I was wondering what's the straightforward and fastest way to plot several coordinates (1.5 million) on OpenStreetMap.
It must be able to be displayed inline in a Jupyter Notebook.
I've been trying with Folium
module and list comprehension:
import folium
import datetime as dt
import random as rnd
t0 = dt.datetime.now()
#New York City Coordinates
NYC_COORD = [40.7128, -74.0059]
# Sample (0.33% over 1.5 million)
sample_coords = rnd.sample(list(coords),5000)
# Build map
map_nyc = folium.Map(location=NYC_COORD, zoom_start=12,
tiles='cartodbpositron', width=640, height=480)
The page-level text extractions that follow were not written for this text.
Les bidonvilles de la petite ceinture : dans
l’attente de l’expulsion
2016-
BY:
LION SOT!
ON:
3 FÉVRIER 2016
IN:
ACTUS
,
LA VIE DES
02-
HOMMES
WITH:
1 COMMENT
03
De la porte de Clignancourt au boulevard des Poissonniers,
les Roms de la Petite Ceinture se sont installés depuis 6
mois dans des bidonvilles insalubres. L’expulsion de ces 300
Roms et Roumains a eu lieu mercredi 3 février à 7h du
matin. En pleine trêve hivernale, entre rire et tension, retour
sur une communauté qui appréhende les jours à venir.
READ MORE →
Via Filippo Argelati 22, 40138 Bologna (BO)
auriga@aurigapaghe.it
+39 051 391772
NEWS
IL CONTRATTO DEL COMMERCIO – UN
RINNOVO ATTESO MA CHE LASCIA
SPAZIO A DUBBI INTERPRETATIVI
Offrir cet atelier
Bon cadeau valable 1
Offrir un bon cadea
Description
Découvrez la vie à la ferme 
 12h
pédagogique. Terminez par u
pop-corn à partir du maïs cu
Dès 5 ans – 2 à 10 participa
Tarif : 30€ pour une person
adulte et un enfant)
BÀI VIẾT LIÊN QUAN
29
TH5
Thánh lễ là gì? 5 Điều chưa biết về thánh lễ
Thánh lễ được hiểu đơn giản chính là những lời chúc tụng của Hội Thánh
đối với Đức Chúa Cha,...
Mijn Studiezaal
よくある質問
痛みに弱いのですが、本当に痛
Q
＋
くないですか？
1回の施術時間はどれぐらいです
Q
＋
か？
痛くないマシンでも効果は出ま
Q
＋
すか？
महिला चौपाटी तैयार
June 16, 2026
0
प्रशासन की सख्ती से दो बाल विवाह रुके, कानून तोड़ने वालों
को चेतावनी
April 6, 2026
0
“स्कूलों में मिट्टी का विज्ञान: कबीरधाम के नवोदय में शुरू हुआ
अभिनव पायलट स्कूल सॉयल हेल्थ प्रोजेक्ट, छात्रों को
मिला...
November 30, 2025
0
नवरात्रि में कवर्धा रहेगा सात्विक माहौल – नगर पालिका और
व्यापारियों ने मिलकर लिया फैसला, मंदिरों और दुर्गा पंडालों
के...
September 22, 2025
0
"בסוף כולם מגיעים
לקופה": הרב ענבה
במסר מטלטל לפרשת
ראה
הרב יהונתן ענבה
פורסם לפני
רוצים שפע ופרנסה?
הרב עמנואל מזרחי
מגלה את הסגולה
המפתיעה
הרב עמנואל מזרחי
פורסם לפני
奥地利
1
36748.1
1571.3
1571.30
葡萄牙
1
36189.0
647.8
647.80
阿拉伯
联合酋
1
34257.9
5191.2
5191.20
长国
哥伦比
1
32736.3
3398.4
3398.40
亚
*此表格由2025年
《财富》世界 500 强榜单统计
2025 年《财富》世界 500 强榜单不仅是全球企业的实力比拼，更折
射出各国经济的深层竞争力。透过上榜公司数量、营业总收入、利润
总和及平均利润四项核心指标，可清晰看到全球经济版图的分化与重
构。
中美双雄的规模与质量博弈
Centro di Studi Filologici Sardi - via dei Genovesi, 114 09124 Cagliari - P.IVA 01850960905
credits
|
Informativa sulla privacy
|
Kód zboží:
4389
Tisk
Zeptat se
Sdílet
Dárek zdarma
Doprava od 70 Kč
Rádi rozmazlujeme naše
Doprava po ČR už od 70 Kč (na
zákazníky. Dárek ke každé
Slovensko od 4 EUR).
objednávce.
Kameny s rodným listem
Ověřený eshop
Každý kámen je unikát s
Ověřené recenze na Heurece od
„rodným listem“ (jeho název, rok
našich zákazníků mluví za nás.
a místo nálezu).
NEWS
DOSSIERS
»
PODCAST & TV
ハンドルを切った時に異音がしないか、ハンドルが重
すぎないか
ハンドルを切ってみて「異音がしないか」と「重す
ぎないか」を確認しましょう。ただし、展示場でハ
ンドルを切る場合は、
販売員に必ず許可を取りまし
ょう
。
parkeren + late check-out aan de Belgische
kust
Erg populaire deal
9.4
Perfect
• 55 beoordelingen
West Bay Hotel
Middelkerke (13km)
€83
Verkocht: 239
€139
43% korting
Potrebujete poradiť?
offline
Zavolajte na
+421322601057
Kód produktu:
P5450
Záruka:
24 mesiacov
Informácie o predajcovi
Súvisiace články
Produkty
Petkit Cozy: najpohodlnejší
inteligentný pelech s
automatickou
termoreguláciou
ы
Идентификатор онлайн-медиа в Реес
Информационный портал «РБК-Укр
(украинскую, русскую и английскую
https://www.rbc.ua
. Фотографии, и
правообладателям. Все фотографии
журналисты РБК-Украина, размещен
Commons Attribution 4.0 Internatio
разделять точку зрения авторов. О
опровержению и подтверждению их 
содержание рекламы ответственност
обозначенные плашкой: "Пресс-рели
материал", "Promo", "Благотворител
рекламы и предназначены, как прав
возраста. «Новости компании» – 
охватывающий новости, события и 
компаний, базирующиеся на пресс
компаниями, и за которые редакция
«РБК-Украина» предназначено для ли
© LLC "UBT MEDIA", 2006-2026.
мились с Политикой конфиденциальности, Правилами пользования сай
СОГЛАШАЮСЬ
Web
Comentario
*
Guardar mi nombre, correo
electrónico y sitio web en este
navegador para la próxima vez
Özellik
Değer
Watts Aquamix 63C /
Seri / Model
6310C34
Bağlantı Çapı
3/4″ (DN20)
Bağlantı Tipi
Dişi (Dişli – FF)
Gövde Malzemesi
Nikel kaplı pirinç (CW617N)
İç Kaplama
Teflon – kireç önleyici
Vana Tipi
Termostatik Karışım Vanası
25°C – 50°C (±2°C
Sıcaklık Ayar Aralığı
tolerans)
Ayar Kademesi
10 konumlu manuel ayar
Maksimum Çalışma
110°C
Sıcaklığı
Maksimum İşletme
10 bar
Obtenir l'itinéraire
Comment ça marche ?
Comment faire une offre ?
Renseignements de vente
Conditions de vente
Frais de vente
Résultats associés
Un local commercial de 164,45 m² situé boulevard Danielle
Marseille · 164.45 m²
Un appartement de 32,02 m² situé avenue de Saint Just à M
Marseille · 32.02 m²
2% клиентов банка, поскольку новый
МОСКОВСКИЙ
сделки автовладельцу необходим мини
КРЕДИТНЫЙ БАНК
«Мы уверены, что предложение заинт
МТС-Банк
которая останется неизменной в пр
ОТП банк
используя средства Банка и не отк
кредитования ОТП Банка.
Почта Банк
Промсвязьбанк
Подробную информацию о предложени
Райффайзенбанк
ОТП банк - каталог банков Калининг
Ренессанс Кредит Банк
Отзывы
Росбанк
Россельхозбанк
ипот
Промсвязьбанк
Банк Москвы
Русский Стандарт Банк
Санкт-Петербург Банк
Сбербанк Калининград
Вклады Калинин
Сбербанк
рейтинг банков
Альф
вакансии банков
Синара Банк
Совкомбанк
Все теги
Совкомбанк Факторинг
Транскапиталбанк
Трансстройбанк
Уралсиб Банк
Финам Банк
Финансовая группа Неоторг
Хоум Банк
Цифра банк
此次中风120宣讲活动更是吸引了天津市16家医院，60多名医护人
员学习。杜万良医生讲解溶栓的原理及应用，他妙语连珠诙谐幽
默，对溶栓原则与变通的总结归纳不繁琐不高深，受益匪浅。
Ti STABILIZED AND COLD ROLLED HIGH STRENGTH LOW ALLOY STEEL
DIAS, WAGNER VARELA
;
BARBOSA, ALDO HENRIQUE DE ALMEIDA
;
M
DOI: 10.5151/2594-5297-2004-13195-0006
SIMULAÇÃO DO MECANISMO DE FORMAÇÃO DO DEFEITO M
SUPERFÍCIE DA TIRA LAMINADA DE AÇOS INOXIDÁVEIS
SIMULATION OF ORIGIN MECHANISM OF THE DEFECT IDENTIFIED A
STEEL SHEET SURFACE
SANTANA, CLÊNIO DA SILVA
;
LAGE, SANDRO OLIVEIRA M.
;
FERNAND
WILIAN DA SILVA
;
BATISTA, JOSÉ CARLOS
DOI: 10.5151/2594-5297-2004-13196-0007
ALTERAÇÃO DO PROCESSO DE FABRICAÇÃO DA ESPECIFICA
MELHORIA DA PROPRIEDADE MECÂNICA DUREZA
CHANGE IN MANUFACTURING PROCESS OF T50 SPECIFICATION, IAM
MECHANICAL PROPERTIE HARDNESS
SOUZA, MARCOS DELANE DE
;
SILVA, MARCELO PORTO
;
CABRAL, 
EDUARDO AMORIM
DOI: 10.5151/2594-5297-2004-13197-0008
# Plot coordinates using comprehension list
[folium.CircleMarker(sample_coords[i], radius=1,
color='#0080bb', fill_color='#0080bb').add_to(map_nyc)
for i in range(len(sample_coords))]
# Display map in Jupyter
map_nyc
t1 = dt.datetime.now()
print('Total time: %i seconds' % (t1 - t0).seconds)
Total time: 33 seconds
As you can see, 33 sec. is a really long time if we actually want to plot 1.5M. So, does someone know if is possible to improve that time?
I think it could be improved by using MarkerClusters, but not significantly. 1.5 million is a lot of points to plot
Not a perfect substitute, but perhaps you could look at datashader or mpl-scatter-density
EDIT: I recently discovered FastMarkerCluster which is a very fast option, but not as flexible as MarkerClusters. That said, it's probably not a great choice for 1.5 million.